** Data provided **
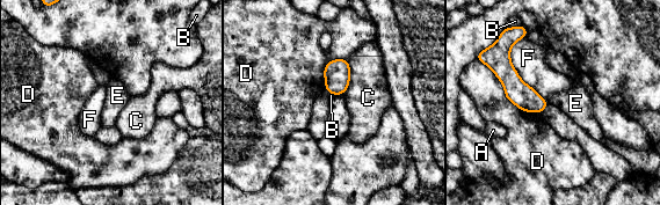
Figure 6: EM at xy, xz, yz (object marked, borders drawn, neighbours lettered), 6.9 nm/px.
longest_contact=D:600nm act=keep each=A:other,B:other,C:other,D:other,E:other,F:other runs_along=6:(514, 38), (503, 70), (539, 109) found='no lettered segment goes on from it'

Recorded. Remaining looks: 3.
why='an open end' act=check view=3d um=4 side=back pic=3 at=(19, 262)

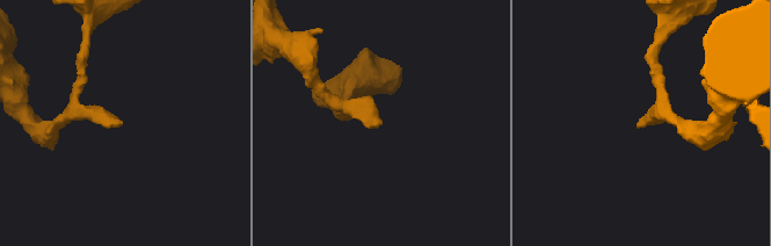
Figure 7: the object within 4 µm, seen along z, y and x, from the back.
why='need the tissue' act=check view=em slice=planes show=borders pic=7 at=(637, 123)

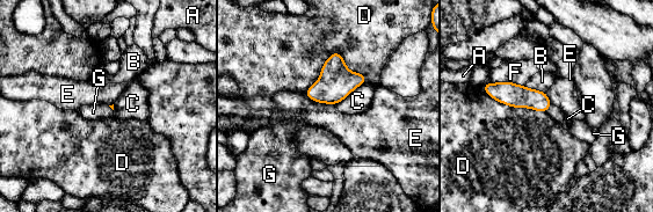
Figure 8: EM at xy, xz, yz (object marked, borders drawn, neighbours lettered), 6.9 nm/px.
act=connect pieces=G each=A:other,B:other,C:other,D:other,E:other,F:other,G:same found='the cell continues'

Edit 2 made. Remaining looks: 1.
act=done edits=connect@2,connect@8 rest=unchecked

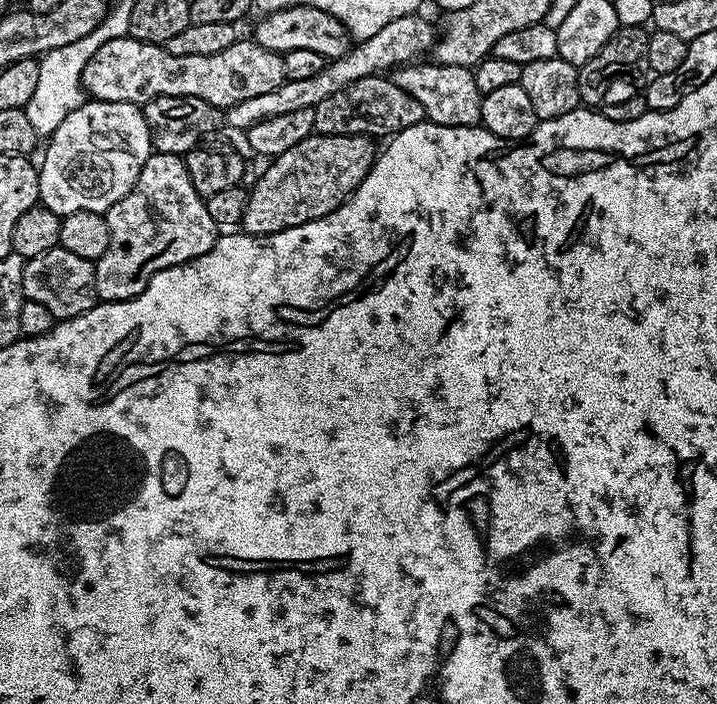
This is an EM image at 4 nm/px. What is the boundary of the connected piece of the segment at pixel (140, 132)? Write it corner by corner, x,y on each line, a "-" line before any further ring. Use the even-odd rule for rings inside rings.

** Problem statement **
An exact copy of the lines from the one with "Figure 8: EM" through the end of the entries above, both included, is the whole answer. It contains no pictures.

** Result **
Figure 8: EM at xy, xz, yz (object marked, borders drawn, neighbours lettered), 6.9 nm/px.
act=connect pieces=G each=A:other,B:other,C:other,D:other,E:other,F:other,G:same found='the cell continues'

Edit 2 made. Remaining looks: 1.
act=done edits=connect@2,connect@8 rest=unchecked

This is an EM image at 4 nm/px. What is the boundary of the connected piece of the segment at pixel (140, 132)? Write it corner by corner, x,y on each line, a "-" line before any further ring. Use the even-odd rule for rings inside rings.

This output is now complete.